En conséquence la copropriété Le Beau Séjour justifiant du droit le meilleur et le plus probable, le jugement sera confirmé en ce qu'il a considéré que la copropriété Le Beau Séjour était propriétaire d'une partie de la parcelle de terre [Cadastre 8] délimitée par les points AEFBCD, tels qu'ils figurent sur le plan correspondant à l'annexe 5 du rapport d'expertise, en ce qu'il a fixé la limite des fonds selon les points DCBF, ordonné la publication du présent jugement et l'implantation de bornes par les soins de Monsieur [W].
* sur les dépens et frais irrépétibles
Le jugement sera confirmé en ce qu'il a rejeté les demandes formées en application de l'article 700 du code de procédure civile et partagé les dépens, y compris les frais de l'expertise, par moitié entre les parties, sauf à préciser que l'implantation des bornes aux points DCBF sera réalisée aux frais partagés par moitié entre les parties.
Echouant en son recours la SCI La Clef des Champs sera condamnée aux dépens d'appel et ne peut, de ce fait, prétendre au bénéfice de l'article 700 du code de procédure civile.
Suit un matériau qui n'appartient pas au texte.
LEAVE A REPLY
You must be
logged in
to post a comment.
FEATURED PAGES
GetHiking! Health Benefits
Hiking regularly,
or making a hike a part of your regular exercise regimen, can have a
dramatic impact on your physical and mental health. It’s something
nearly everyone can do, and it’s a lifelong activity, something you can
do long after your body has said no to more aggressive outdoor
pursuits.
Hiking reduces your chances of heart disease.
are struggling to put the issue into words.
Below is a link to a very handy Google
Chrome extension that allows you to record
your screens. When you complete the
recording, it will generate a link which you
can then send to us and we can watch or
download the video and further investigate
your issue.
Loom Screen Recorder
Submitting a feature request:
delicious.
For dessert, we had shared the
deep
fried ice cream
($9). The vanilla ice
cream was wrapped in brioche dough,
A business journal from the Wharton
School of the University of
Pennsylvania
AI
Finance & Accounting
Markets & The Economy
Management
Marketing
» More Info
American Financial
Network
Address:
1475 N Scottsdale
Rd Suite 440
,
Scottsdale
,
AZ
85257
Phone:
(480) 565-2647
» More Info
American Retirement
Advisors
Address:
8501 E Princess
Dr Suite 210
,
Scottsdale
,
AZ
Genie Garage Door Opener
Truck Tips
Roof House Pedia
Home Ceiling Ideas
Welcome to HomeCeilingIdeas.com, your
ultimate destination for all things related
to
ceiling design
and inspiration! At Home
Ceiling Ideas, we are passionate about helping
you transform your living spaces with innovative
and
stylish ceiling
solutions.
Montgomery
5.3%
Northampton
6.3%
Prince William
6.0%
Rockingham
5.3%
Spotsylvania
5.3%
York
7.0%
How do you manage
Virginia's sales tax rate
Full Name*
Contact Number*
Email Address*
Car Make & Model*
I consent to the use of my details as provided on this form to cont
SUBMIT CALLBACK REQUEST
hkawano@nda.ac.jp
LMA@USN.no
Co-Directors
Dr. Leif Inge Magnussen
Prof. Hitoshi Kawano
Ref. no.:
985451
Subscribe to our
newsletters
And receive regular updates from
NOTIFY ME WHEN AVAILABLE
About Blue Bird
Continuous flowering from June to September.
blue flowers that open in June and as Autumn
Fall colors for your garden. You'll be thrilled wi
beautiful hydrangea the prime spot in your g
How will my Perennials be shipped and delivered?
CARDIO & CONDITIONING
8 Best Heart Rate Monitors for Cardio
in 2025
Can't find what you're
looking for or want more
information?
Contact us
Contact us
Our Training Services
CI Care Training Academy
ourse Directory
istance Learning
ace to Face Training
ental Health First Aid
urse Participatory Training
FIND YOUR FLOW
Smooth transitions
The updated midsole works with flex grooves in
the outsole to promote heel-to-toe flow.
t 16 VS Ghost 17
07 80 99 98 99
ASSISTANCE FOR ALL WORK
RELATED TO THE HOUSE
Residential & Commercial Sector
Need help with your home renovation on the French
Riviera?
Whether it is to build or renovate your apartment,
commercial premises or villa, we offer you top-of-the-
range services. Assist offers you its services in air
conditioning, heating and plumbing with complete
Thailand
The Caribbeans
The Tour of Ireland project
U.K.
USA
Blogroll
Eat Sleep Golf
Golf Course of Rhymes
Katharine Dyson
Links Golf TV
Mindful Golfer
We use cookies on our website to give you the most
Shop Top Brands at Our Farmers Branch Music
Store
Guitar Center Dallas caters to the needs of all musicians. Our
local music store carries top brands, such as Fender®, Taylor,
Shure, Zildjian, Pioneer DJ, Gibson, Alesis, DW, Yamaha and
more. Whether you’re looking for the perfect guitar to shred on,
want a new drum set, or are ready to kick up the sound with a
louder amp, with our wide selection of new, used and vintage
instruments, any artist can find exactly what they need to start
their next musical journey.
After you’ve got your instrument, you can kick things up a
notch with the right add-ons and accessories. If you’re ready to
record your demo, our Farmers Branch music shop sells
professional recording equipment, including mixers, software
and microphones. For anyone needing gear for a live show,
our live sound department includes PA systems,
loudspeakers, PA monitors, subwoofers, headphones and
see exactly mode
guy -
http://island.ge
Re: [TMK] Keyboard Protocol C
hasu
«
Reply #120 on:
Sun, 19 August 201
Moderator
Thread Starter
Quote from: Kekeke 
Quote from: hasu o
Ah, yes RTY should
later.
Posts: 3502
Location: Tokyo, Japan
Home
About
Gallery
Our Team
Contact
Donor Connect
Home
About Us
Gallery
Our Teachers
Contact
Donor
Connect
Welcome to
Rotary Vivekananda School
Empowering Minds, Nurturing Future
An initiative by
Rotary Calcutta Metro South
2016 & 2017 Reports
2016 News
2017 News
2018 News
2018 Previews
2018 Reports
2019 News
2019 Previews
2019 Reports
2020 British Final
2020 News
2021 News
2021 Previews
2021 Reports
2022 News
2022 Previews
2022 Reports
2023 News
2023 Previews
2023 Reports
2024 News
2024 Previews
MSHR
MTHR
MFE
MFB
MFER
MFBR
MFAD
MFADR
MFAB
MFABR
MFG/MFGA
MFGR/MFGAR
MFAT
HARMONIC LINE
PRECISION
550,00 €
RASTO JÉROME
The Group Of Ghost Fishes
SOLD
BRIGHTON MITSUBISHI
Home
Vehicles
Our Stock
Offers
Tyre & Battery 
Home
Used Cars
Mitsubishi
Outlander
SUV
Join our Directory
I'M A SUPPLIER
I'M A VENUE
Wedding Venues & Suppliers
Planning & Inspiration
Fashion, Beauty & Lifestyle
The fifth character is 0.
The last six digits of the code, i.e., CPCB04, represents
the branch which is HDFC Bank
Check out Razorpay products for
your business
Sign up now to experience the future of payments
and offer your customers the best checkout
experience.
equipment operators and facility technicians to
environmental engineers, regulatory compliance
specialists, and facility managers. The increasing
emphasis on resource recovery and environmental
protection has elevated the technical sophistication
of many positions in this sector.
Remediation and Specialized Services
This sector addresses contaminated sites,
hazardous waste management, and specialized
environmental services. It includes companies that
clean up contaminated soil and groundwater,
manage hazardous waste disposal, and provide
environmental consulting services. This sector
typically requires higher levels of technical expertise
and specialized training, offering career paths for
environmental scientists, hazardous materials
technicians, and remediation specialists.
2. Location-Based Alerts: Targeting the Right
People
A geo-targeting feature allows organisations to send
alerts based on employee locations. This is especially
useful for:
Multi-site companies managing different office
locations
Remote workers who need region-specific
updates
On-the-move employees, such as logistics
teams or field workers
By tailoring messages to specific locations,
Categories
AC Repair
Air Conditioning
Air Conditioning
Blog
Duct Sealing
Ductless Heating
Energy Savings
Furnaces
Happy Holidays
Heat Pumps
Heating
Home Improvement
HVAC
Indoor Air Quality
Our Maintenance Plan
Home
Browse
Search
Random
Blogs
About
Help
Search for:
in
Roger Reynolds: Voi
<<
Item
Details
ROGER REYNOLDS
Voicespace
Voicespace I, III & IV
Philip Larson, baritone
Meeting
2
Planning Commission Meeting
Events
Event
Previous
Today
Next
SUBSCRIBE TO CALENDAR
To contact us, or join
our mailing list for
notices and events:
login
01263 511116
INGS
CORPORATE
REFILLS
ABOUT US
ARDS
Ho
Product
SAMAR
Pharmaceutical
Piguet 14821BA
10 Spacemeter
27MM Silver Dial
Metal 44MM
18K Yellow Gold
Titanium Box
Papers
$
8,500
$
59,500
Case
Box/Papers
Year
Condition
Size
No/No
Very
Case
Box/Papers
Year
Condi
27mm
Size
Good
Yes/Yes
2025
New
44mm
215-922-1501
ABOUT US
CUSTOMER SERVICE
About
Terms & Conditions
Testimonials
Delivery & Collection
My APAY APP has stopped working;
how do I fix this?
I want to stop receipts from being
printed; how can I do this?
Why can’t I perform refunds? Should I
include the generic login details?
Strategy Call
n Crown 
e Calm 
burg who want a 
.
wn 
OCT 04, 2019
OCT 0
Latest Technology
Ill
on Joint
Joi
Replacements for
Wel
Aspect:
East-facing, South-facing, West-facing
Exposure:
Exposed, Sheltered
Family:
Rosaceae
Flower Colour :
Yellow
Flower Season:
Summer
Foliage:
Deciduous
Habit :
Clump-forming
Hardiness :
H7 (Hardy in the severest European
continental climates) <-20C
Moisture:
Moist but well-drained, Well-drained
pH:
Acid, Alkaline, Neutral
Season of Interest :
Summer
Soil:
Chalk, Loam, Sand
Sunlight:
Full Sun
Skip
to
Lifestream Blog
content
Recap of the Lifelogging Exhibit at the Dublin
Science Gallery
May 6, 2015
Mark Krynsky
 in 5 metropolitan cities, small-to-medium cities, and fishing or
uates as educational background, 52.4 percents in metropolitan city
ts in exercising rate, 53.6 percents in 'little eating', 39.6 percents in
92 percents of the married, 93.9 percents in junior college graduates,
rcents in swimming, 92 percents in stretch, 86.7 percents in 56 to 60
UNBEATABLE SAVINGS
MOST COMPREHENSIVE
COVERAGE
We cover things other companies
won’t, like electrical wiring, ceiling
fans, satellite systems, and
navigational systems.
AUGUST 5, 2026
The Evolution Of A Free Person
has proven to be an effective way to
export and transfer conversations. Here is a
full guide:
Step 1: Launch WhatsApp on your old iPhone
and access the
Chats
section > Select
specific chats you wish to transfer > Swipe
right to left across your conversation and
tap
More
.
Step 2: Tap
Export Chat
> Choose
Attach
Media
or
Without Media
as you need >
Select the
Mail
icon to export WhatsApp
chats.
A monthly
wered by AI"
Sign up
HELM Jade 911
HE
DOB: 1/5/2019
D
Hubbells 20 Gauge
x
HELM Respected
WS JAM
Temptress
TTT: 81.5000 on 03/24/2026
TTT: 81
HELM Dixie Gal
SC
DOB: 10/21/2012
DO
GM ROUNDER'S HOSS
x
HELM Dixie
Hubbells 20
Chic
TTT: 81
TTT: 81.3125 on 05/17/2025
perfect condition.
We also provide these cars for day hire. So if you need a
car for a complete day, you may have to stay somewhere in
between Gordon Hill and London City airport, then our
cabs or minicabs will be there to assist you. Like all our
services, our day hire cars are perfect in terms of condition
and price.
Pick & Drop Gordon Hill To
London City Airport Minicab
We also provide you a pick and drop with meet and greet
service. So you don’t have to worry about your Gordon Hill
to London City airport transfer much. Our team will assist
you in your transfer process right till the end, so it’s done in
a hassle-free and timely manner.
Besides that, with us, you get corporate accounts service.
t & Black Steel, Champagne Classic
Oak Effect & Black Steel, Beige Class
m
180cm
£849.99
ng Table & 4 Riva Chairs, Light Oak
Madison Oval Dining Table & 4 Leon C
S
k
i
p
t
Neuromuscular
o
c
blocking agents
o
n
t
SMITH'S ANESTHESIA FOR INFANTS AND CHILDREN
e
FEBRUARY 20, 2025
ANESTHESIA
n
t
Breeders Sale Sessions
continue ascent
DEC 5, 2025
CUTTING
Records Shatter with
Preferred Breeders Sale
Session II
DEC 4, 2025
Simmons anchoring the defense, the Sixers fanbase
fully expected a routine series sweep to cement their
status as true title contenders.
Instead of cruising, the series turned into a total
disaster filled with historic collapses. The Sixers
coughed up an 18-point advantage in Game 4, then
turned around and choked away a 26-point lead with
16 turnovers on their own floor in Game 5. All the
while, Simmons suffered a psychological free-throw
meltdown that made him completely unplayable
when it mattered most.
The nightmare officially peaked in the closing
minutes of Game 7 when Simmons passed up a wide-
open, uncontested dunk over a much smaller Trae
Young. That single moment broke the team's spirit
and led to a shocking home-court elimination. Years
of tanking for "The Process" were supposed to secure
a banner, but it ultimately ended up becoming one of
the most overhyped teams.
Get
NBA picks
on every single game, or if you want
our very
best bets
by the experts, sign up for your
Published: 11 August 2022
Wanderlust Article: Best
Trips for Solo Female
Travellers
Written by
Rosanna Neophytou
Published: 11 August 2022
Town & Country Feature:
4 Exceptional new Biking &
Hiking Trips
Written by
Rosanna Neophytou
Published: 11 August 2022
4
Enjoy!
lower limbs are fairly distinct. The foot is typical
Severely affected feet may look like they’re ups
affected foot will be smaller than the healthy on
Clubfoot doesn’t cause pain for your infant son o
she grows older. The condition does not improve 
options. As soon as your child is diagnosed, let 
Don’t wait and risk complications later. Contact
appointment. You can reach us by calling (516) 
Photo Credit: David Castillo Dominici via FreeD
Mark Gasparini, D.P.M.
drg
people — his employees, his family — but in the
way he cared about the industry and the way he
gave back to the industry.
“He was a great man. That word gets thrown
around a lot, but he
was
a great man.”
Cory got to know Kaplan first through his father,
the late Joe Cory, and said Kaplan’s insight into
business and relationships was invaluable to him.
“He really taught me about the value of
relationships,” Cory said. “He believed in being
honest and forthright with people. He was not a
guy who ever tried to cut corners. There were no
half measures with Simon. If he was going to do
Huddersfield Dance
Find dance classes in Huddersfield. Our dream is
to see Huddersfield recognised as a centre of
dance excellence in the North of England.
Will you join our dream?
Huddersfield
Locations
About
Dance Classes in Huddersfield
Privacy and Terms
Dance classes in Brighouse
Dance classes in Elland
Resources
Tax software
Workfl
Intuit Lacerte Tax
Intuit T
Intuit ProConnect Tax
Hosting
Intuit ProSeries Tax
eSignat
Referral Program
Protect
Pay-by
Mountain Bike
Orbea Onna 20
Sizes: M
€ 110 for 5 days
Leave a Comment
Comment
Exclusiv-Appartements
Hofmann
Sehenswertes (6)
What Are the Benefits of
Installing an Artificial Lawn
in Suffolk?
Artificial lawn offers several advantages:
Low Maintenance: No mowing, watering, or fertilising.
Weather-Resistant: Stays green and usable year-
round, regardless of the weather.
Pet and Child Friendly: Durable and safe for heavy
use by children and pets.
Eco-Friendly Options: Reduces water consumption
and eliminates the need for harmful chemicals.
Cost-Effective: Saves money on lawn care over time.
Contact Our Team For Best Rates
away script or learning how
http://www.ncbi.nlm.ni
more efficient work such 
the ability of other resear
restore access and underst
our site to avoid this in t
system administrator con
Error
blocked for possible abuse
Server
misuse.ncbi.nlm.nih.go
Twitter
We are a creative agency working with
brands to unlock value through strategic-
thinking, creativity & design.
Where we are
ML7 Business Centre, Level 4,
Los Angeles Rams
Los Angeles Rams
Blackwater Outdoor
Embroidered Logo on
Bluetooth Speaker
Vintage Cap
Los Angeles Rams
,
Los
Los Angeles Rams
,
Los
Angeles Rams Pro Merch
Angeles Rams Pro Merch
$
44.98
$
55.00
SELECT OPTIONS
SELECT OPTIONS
A ce titre elle sera condamnée à payer à la copropriété Le Beau Séjour une somme de 2.000 €.
PAR CES MOTIFS
La cour,
Confirme le jugement en date du 21 avril 2009 rendu par le tribunal d'instance de Grasse en toutes ses dispositions, sauf à préciser que l' implantation des bornes aux points DCBF sera réalisée aux frais partagés par moitié entre les parties.
Y ajoutant,
Déboute la SCI La Clef des Champs de sa demande formée en application de l'article 700 du code de procédure civile.
Condamne la SCI La Clef des Champs à payer au syndicat des copropriétaires de la résidence Le Beau Séjour une somme de deux mille euros (2.000,00 €) en application de l'article 700 du code de procédure civile.
Condamne la SCI La Clef des Champs aux dépens d'appel avec droit de recouvrement prévu à l'article 699 du code de procédure civile.